October 2nd, 2011 10:00pm Report this comment

Great article.

The sooner a leading politician says stop QE and recapitalising the banks the better. This would prove electorally popular with the left and right and could be a real vote winner for Miliband.

sym

October 2nd, 2011 10:01pm Report this comment

The answer is not to subsidise them, i.e. not engage in the crony capitalism that Big Government - Obama included - likes so much.

Problem solved. Just let the free market be a free market.

normanc

October 3rd, 2011 7:15am Report this comment

And yet Wall Street financially heavily backs Obama / Democrats and his regime has bailed them out time and time again.

Sym is right, the free market is the only way out of this mess, politicians distorting the market to their own ends as we've seen over the last 20 odd years will only end in disaster, as it has.

If Miliband were to stand up and say 'Government is far too big, interferes far too much and can only make a mess of things and waste billions of your hard earned money' he may well be on to a winnner.

Pigs may also start becoming hazards to low flying aircraft.

Stephen

October 3rd, 2011 10:29am Report this comment

This reaction was typified by the venture capitalist on Newsnight who claimed that Milliband was deriding his business as 'predatory'. Why?

There was precisely nothing in his speech that might be interpreted as an attack on venture capitalism-- which is after all just risk and investment.

His speech lacked specifics -- that is the only true criticism.

Ricky

October 3rd, 2011 11:19am Report this comment

The only thing that the dreary Mili-bland and the hapless Obamastan have in common - is that they are both doomed.

Chris

October 3rd, 2011 3:31pm Report this comment

You are discussing the Obama who ran on a platform of reaching out and bipartisanship, and railroaded Obamacare through without a single Republican vote, are you? I do not think that 'has tired of offering the hand of friendship' means what you think it means.

GarryK

October 8th, 2011 8:22am Report this comment

It is clear that the form of free market neo-liberalism, rampant across financial markets, has failed.

Ed has expressed this (not as clearly as I would like), and if he can articulate his ideas better, they will really chime with the broad electorate.
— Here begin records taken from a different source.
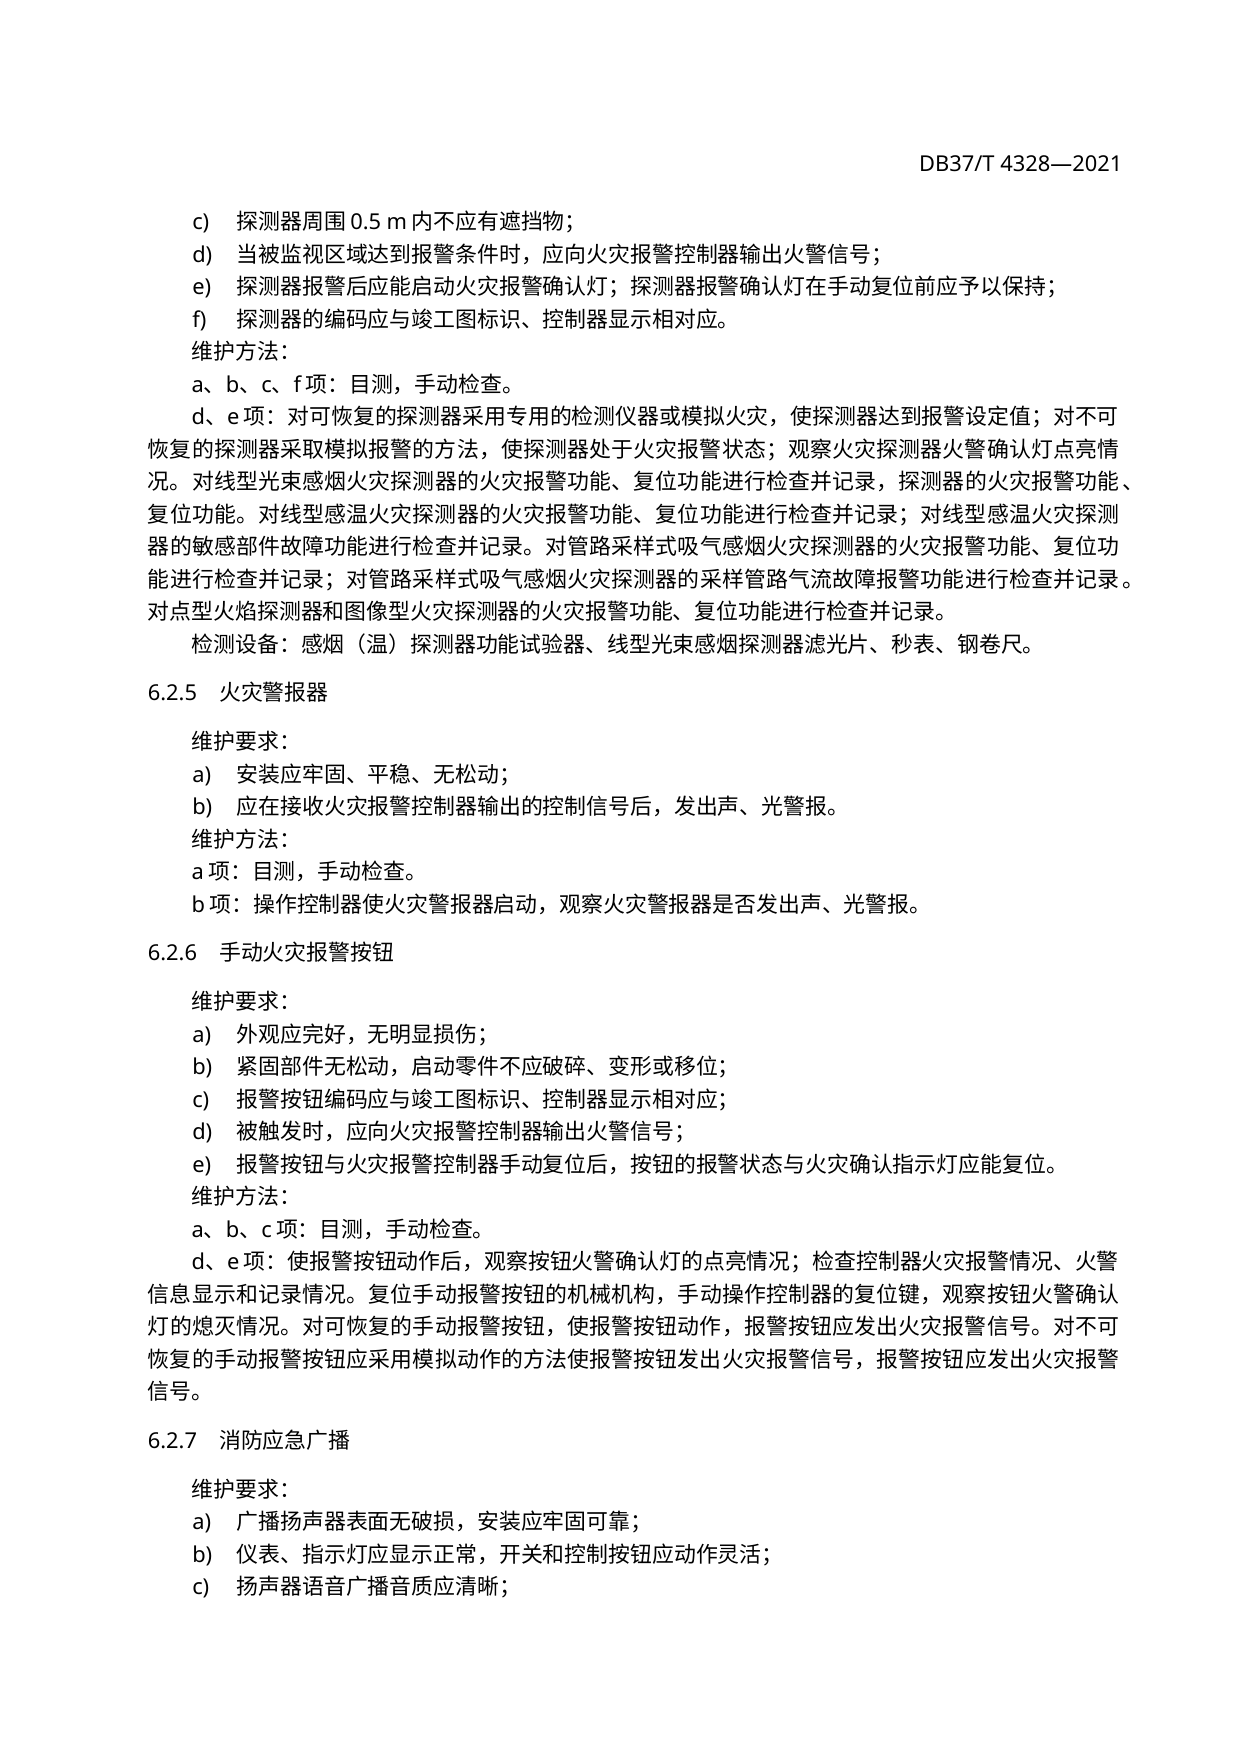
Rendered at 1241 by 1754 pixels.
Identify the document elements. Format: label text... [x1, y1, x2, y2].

text 维护要求： [148, 1471, 1122, 1504]
text 消防应急广播 [148, 1423, 1122, 1455]
list 广播扬声器表面无破损，安装应牢固可靠； [192, 1504, 1122, 1536]
text a项：目测，手动检查。 [148, 854, 1122, 886]
text 维护方法： [148, 821, 1122, 854]
text 当被监视区域达到报警条件时，应向火灾报警控制器输出火警信号； [192, 236, 1122, 269]
text 探测器的编码应与竣工图标识、控制器显示相对应。 [192, 301, 1122, 334]
text a、b、c、f项：目测，手动检查。 [148, 366, 1122, 399]
list 外观应完好，无明显损伤； [192, 1016, 1122, 1049]
text 报警按钮与火灾报警控制器手动复位后，按钮的报警状态与火灾确认指示灯应能复位。 [192, 1146, 1122, 1179]
text 紧固部件无松动，启动零件不应破碎、变形或移位； [192, 1049, 1122, 1081]
text 报警按钮编码应与竣工图标识、控制器显示相对应； [192, 1081, 1122, 1114]
text d、e项：对可恢复的探测器采用专用的检测仪器或模拟火灾，使探测器达到报警设定值；对不可恢复的探测器采取模拟报警的方法，使探测器处于火灾报警状态；观察火灾探测器火警确认灯点亮情况。对线型光束感烟火灾探测器的火灾报警功能、复位功能进行检查并记录，探测器的火灾报警功能、复位功能。对线型感温火灾探测器的火灾报警功能、复位功能进行检查并记录；对线型感温火灾探测器的敏感部件故障功能进行检查并记录。对管路采样式吸气感烟火灾探测器的火灾报警功能、复位功能进行检查并记录；对管路采样式吸气感烟火灾探测器的采样管路气流故障报警功能进行检查并记录。对点型火焰探测器和图像型火灾探测器的火灾报警功能、复位功能进行检查并记录。 [148, 399, 1122, 626]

Of course, the neo-liberal cheerleaders in major corporations and the media won't like it up 'em!

porkbelly

October 8th, 2011 10:16pm Report this comment

If Nick Cohen wants to write a blog from a left-wing perspective here on CH, let him offer up something interesting, original or illuminating, not this sort of tiresome whining. Really, if we wannt to read this sort of pap we can turn to - well, practically anywhere. Is there really no room for an actual conservative blogger on CH?